Which I wanted to picture. And here's how I did it... see... see... see what was once a service station? A place where uniformed people pumped gas, checked oil, washed windshields - all for what? 25 or 30 cents a gallon? It's an artifact - but it's also so bright under a noon-day August sun – so white surrounded now by weeds. It is something that was which is – a specter, or maybe a page mark in our journals. It's so substantial both in shape and color. Yet the vivid thing is under attack by the jungle at its feet and a sky above that's absorbing its hues.

But still it's reflecting what's coming there in the window... see it? See the warm picket fence and the road and that's where newness will arrive - and pass it by.

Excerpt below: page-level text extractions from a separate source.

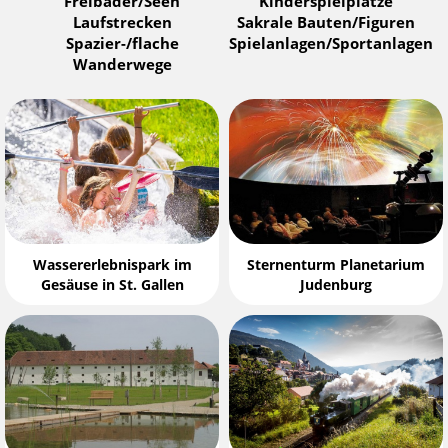
Freibäder/Seen
Kinderspielplätze
Laufstrecken
Sakrale Bauten/Figuren
Spazier-/flache
Spielanlagen/Sportanlagen
Wanderwege
Wassererlebnispark im
Sternenturm Planetarium
Gesäuse in St. Gallen
Judenburg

In its intensity this leftover still screams... "LOOK AT ME! LOOK AT ME YOU BA#$@$DS! I'M HERE - AND JUST AS REAL AS YOU. AND MORE REAL STILL THAN THE REFLECTIONS OF TOMORROW!"

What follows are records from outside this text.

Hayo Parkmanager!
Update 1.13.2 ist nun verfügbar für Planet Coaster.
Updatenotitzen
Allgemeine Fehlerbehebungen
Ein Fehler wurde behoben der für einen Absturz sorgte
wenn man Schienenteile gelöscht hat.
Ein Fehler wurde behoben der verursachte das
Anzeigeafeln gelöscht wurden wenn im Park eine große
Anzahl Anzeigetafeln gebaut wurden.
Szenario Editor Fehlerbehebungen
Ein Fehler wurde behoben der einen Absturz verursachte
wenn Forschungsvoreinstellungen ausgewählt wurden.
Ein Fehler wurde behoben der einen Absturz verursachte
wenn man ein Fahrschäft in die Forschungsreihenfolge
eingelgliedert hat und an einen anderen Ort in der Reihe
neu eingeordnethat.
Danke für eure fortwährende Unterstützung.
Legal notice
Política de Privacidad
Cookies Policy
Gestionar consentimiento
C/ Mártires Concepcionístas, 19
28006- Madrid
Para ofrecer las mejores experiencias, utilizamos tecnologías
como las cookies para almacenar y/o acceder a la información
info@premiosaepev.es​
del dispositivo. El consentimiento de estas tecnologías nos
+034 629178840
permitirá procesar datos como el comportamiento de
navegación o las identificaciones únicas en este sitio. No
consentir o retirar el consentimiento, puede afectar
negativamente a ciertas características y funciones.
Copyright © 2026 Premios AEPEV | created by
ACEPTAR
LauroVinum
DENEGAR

What differentiates those young technicians from the bulk of people I talk with is not that they fail to see this old gasoline service station, but the fact that while the rest of us take in the blues and the whites and even the spunky cloud that mimics its presence… The techno-kids, what they see is – in the window.

5 comments:

Anonymous said...

That one is certainly one of my favorite favorites of yours! I not only enjoy the window with a view (and thought) - I also admire that cloud sitting above and looking down on the scene. I wonder what he (she?) would comment...

It nearly goes without saying that the colors are gorgeously saturated. And still the white of the building is courtly reserved.

Debra Trean said...

true true true ...times are a changing in Oregon they still pump the gas for ya. In the olden times as my kids say.... it was s different time ...not just for auto tech...now the cars are more computer than nuts n bolts...and lets not even go into gas...its still over 3 bucks a gallon here...

Anonymous said...

3 bucks a gallon? Hmm, that makes around 0.80$ per liter? Well, over here we're at 1.80$ per liter...

Well, I guess with climate change already starting to kick in, it's better to start searching for alternatives to fossil fuels sooner than later...

Chad Oneil Myers said...

That's a cool image.

mcmurma said...

Bingo! The image alone was sufficient to encapsulate your feelings. The supporting text was just a bonus.